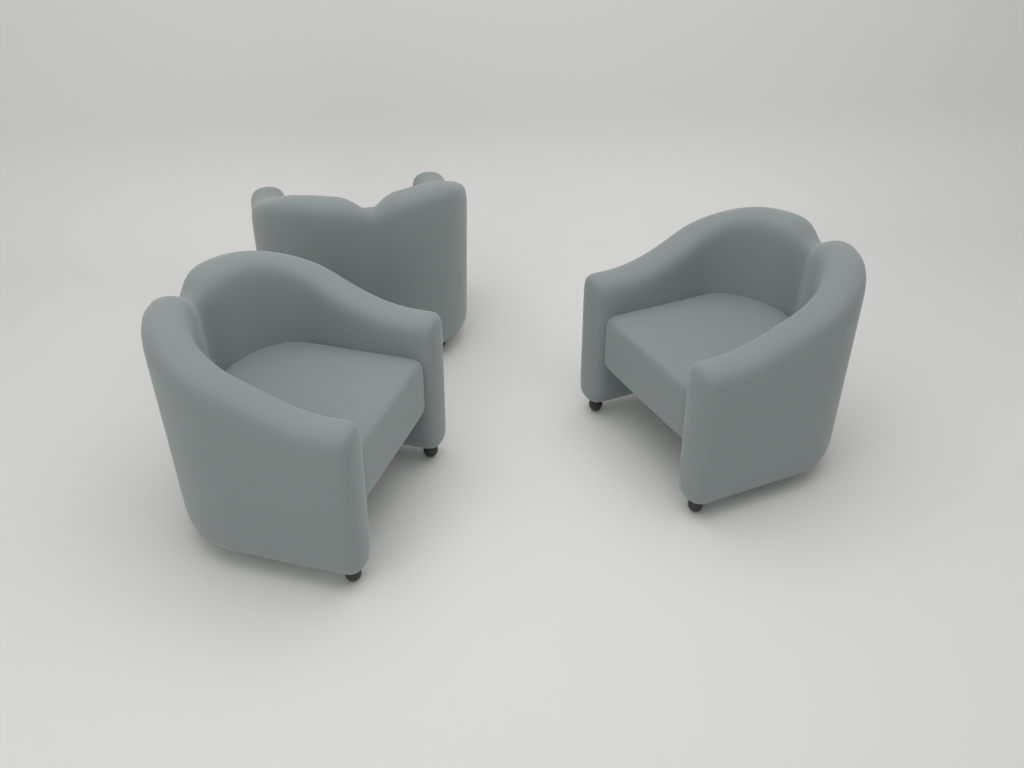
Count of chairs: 3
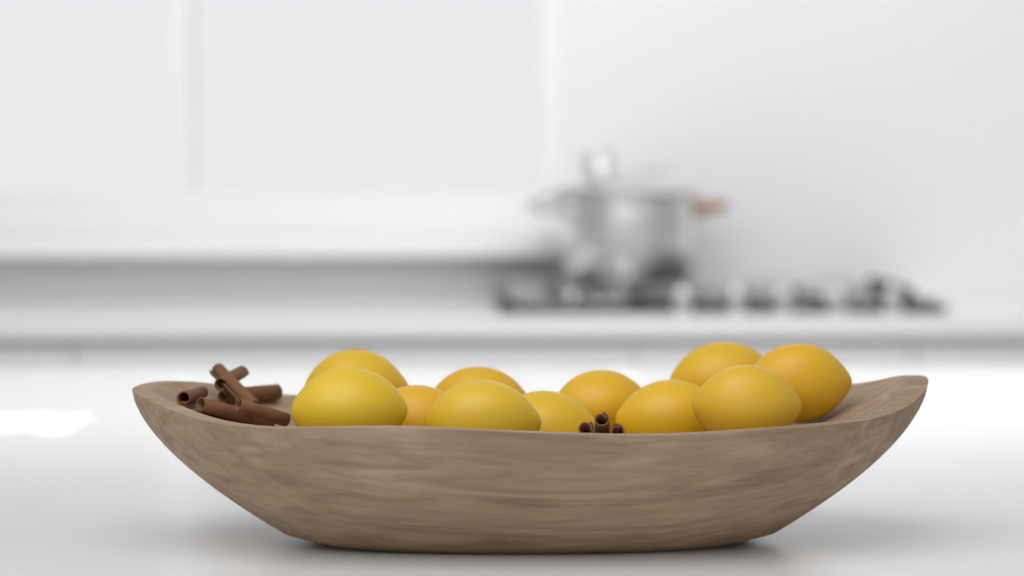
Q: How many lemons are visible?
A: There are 11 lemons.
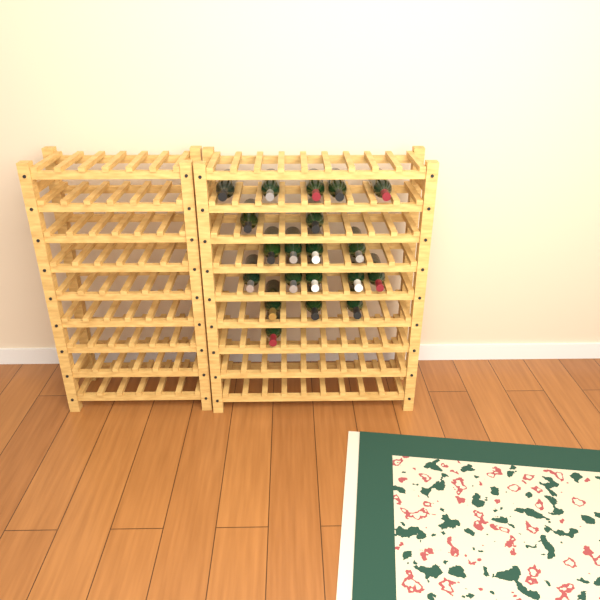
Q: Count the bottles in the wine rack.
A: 20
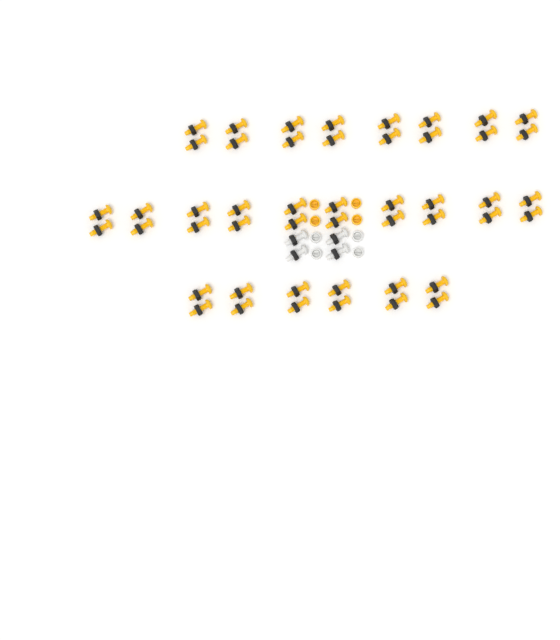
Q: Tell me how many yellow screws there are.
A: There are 48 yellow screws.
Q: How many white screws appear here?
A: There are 4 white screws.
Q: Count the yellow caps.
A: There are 4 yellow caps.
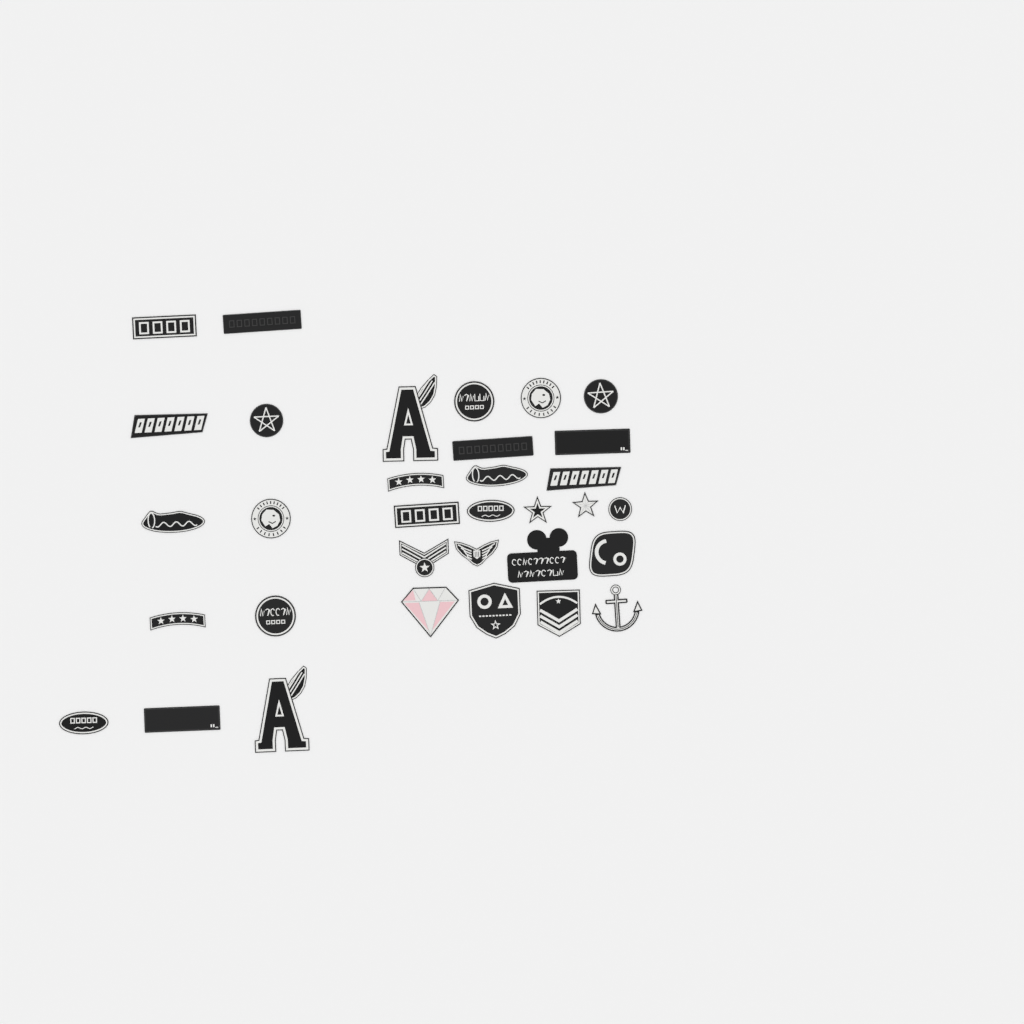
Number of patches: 33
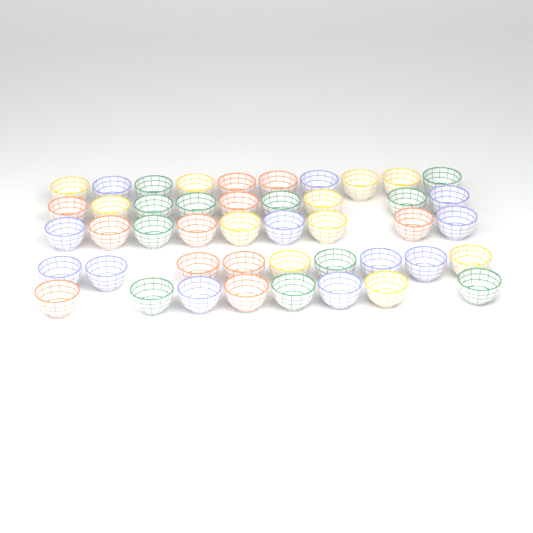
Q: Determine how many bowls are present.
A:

################

Problem details:
Reproduce the text of the data above line for line, leaving out the pictures.

Exercise answer:
Count of chairs: 3
Q: How many lemons are visible?
A: There are 11 lemons.
Q: Count the bottles in the wine rack.
A: 20
Q: Tell me how many yellow screws there are.
A: There are 48 yellow screws.
Q: How many white screws appear here?
A: There are 4 white screws.
Q: Count the yellow caps.
A: There are 4 yellow caps.
Number of patches: 33
Q: Determine how many bowls are present.
A:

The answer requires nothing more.